▶ REQUIRED WORK:
Copy the entries below without any changes, from the line containing "scientific name: Callocolax fungiformis" through the last line of the entries, inclusive.

▶ AVAILABLE RECORDS:
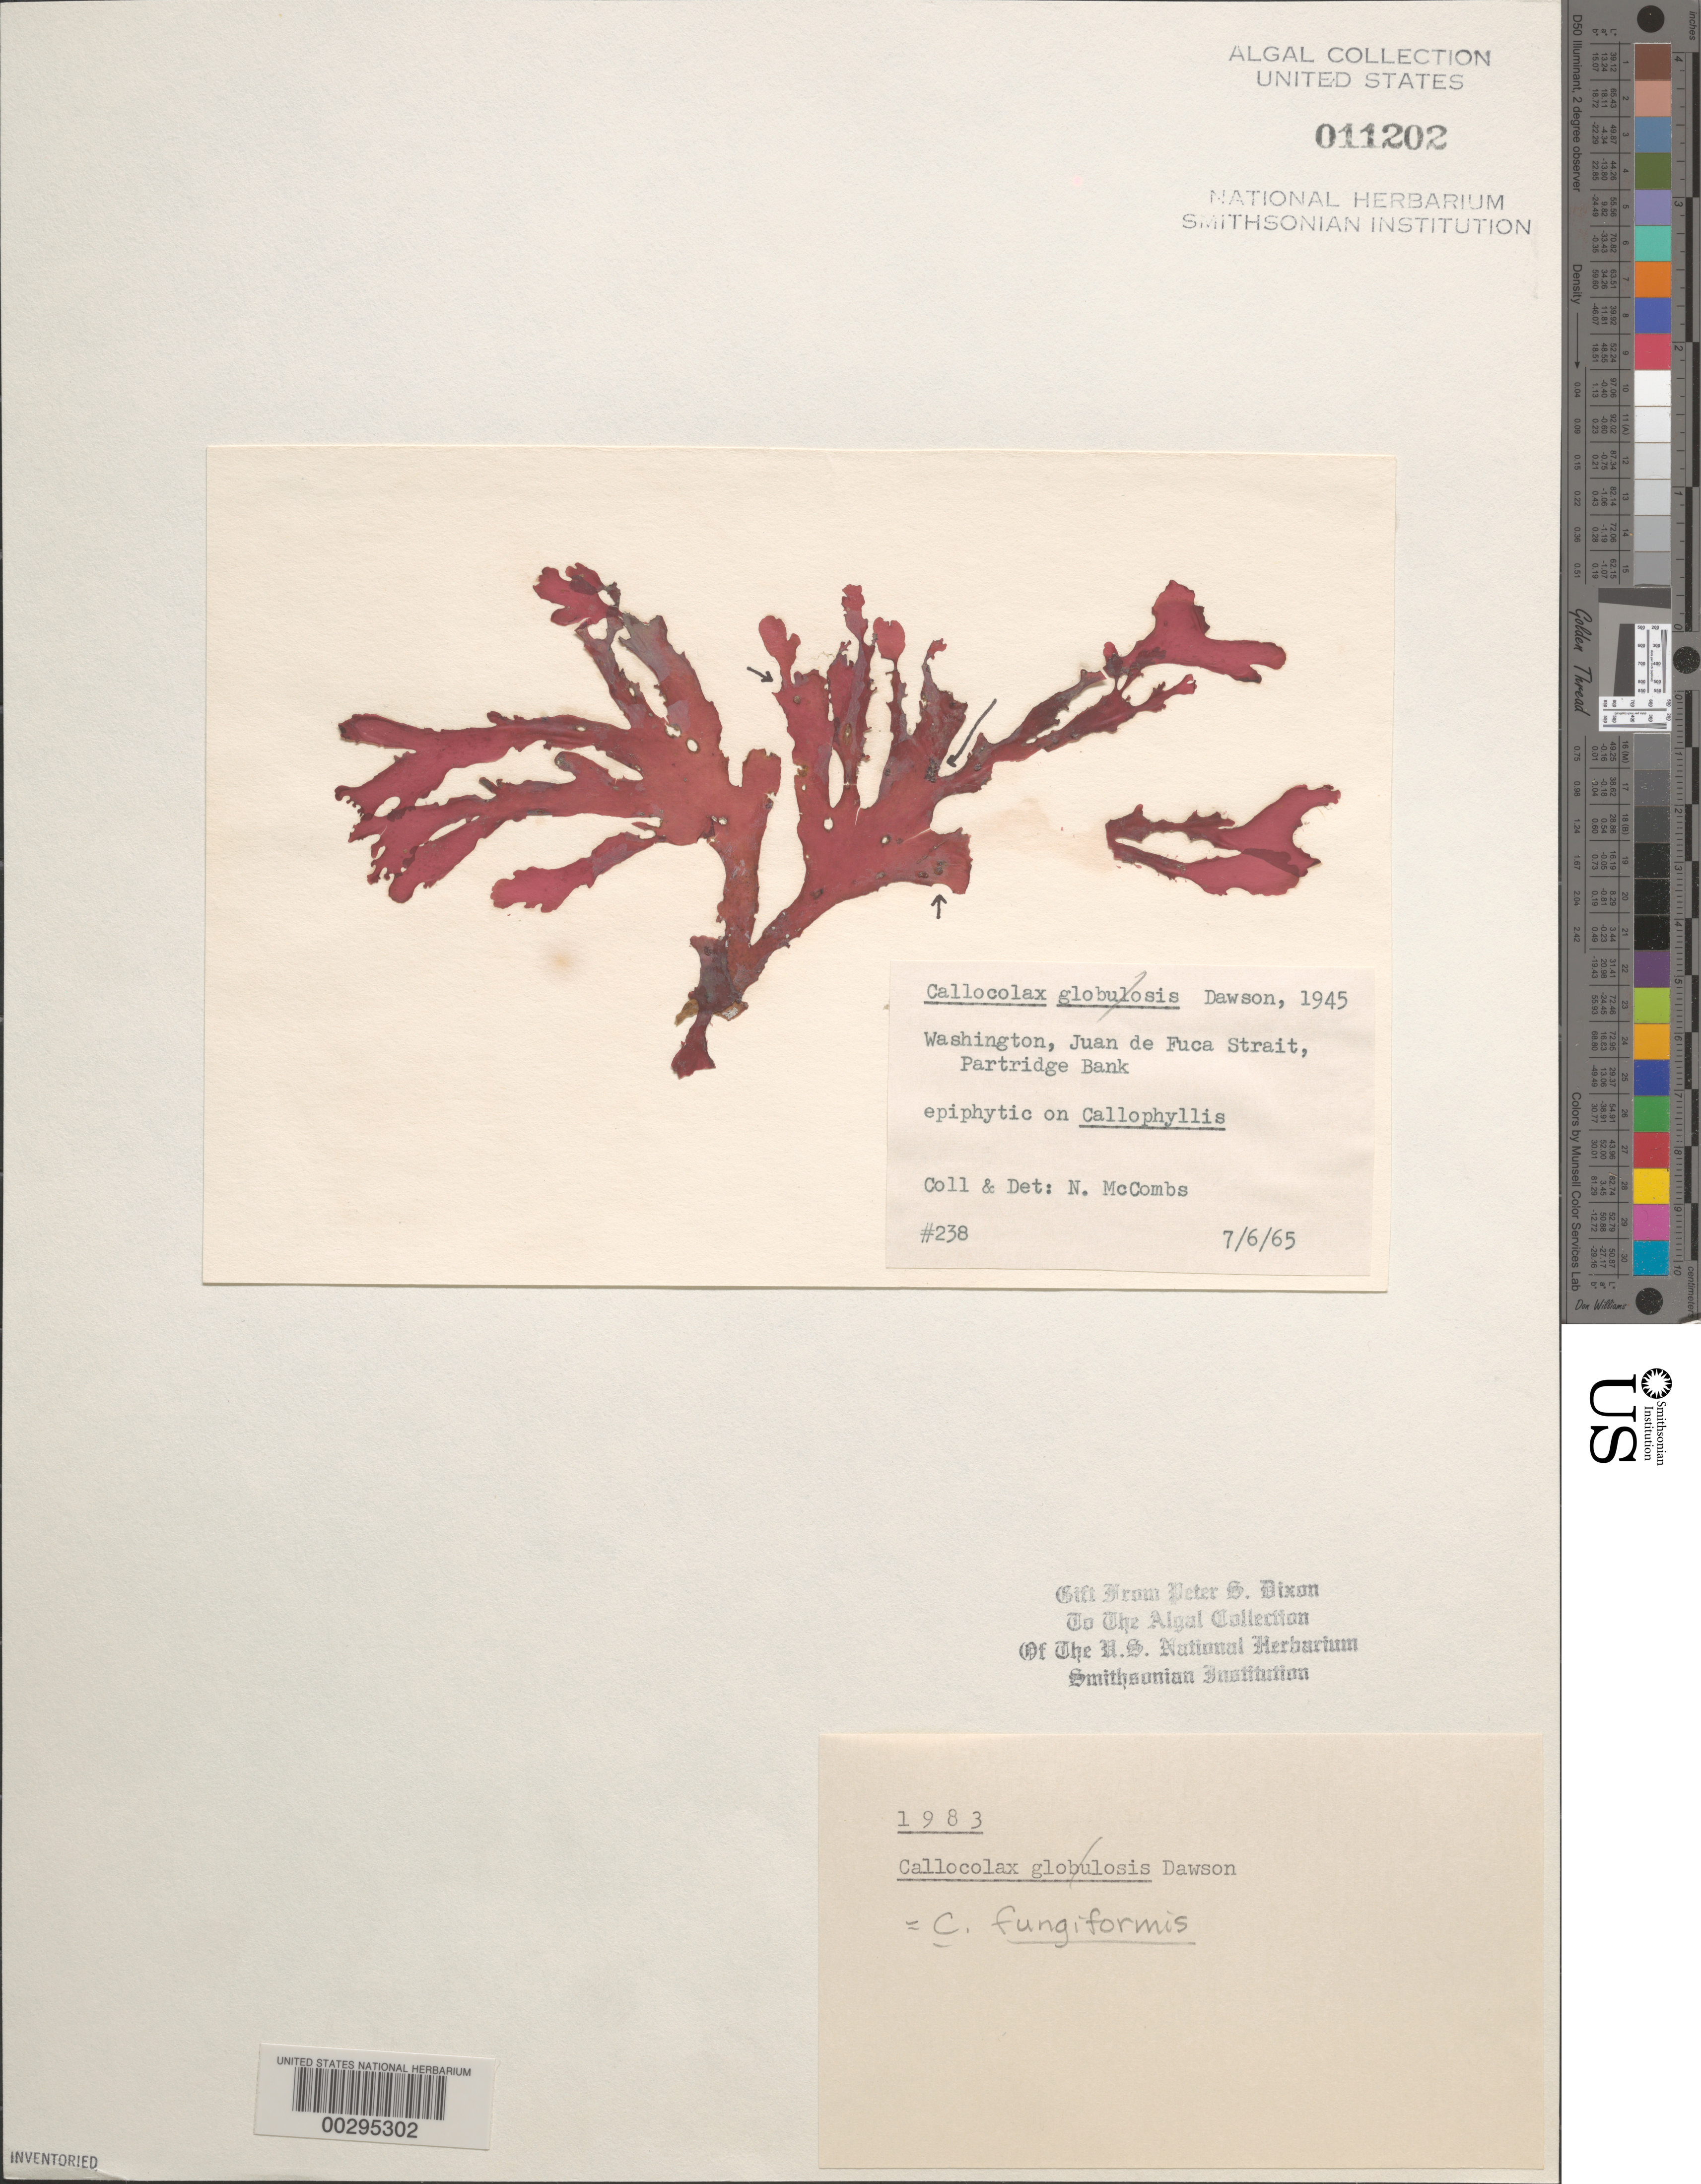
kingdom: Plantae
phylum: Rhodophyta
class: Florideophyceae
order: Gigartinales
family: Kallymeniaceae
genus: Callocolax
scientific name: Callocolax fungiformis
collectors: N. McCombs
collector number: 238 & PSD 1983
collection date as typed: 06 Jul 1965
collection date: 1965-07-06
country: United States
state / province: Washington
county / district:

▶ FULL ANSWER:
scientific name: Callocolax fungiformis
collectors: N. McCombs
collector number: 238 & PSD 1983
collection date as typed: 06 Jul 1965
collection date: 1965-07-06
country: United States
state / province: Washington
county / district:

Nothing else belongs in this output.